(Your assignment): Write each line below back out exactly, omitting its pictures.

(Supplied data):
------------------------
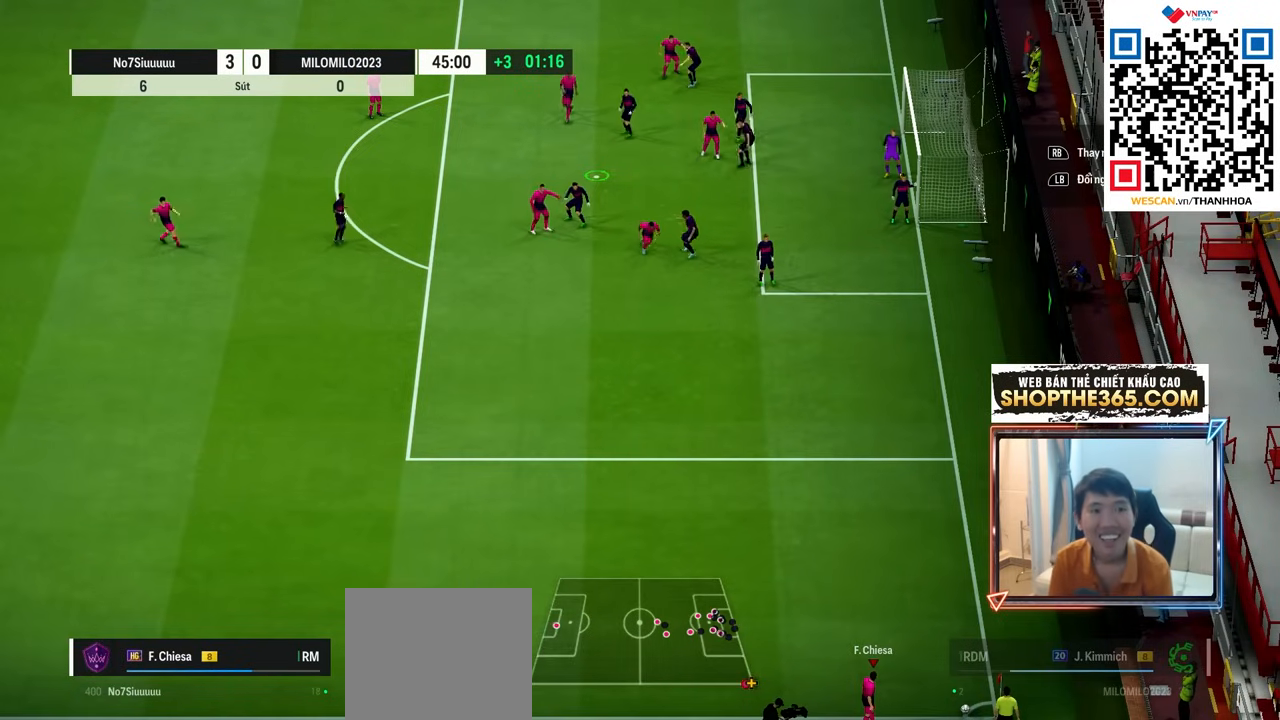
{"buttons": [], "left_stick": "center", "right_stick": "center", "events": [[83, "L2", "up"], [150, "L2", "down"], [300, "L2", "up"], [333, "L2", "down"], [483, "L2", "up"]]}
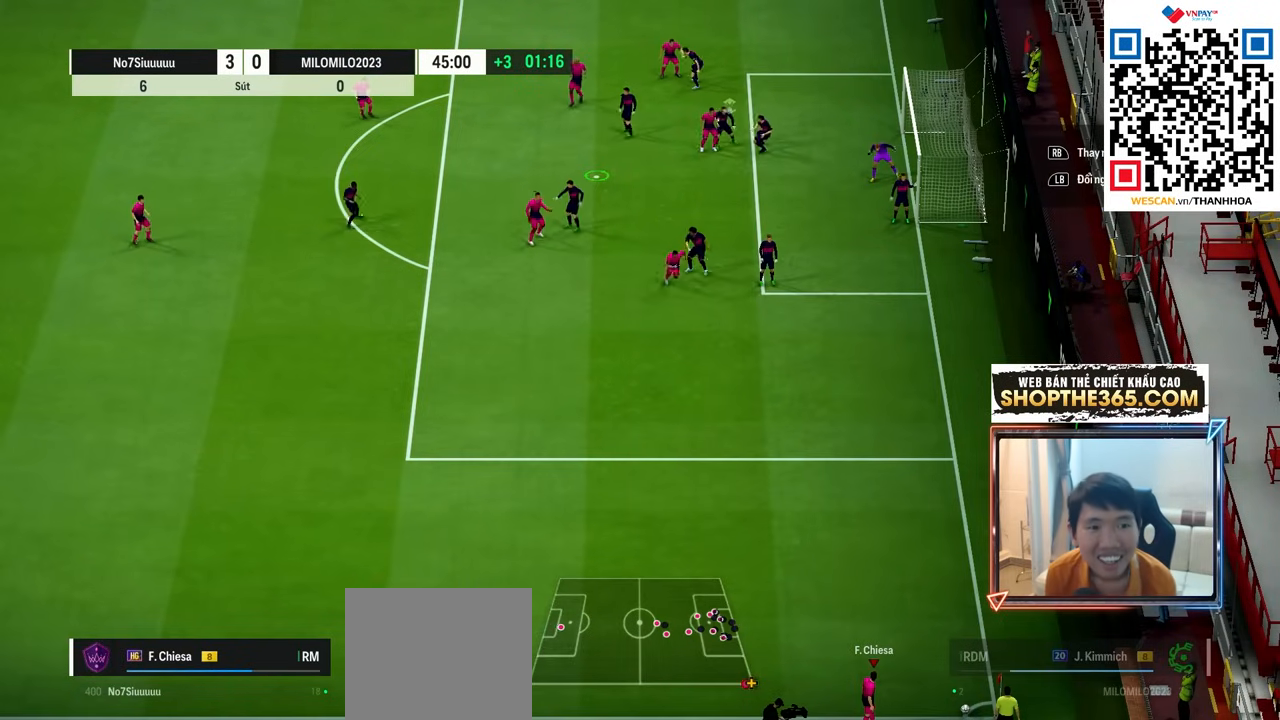
{"buttons": [], "left_stick": "center", "right_stick": "center", "events": [[33, "L2", "down"], [50, "CROSS", "down"], [150, "CROSS", "up"], [383, "L2", "up"]]}
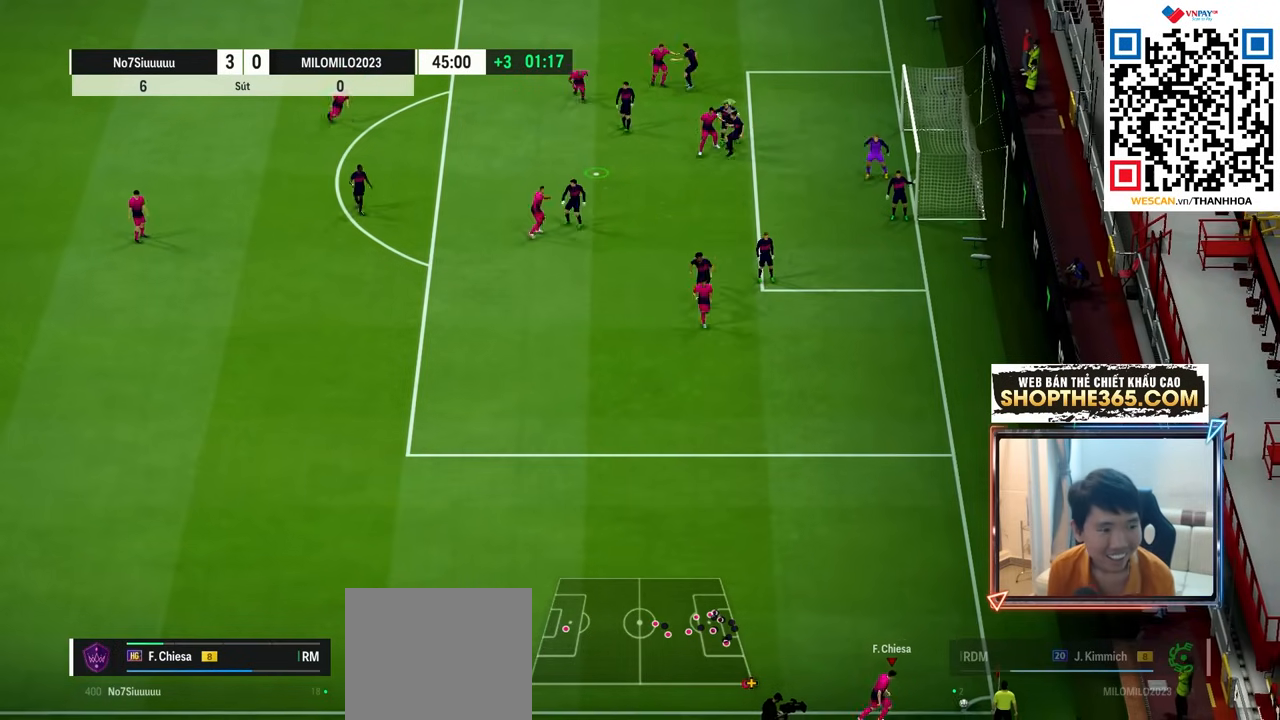
{"buttons": [], "left_stick": "center", "right_stick": "center", "events": []}
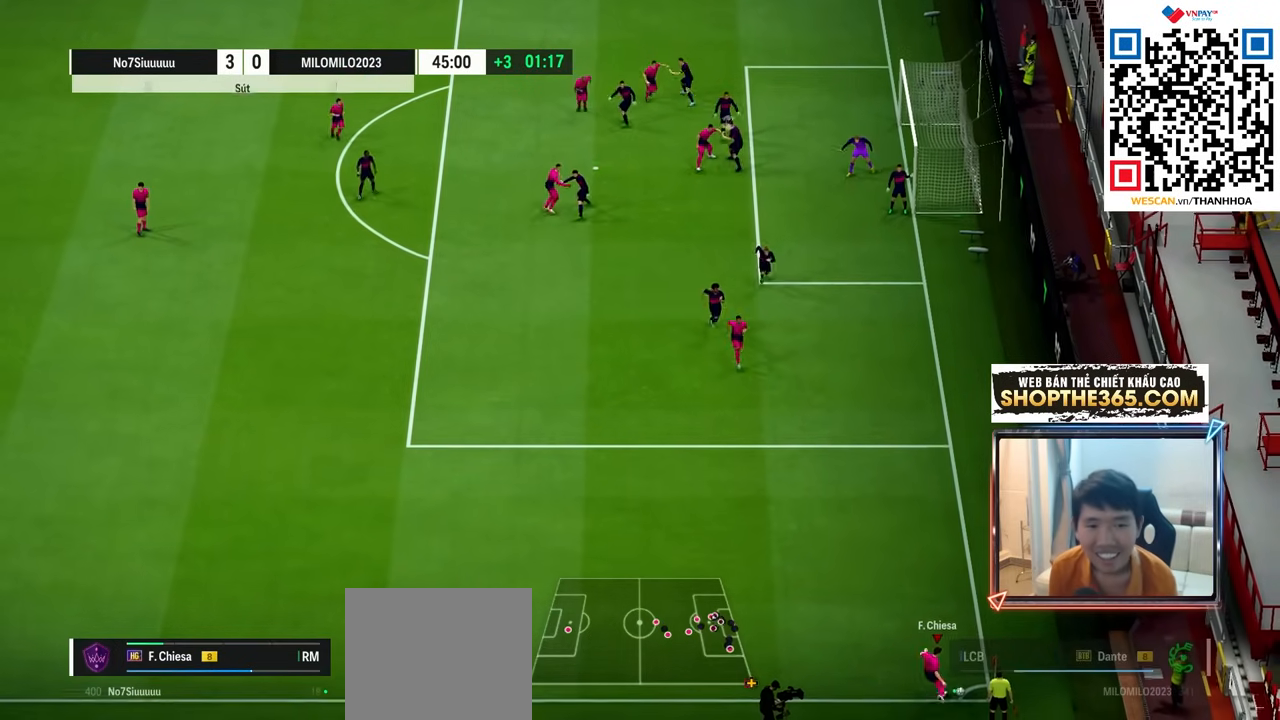
{"buttons": [], "left_stick": "down-left", "right_stick": "center", "events": [[83, "left_stick", "down"], [267, "left_stick", "down-left"]]}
------------------------
(Result):
{"buttons": [], "left_stick": "center", "right_stick": "center", "events": [[83, "L2", "up"], [150, "L2", "down"], [300, "L2", "up"], [333, "L2", "down"], [483, "L2", "up"]]}
{"buttons": [], "left_stick": "center", "right_stick": "center", "events": [[33, "L2", "down"], [50, "CROSS", "down"], [150, "CROSS", "up"], [383, "L2", "up"]]}
{"buttons": [], "left_stick": "center", "right_stick": "center", "events": []}
{"buttons": [], "left_stick": "down-left", "right_stick": "center", "events": [[83, "left_stick", "down"], [267, "left_stick", "down-left"]]}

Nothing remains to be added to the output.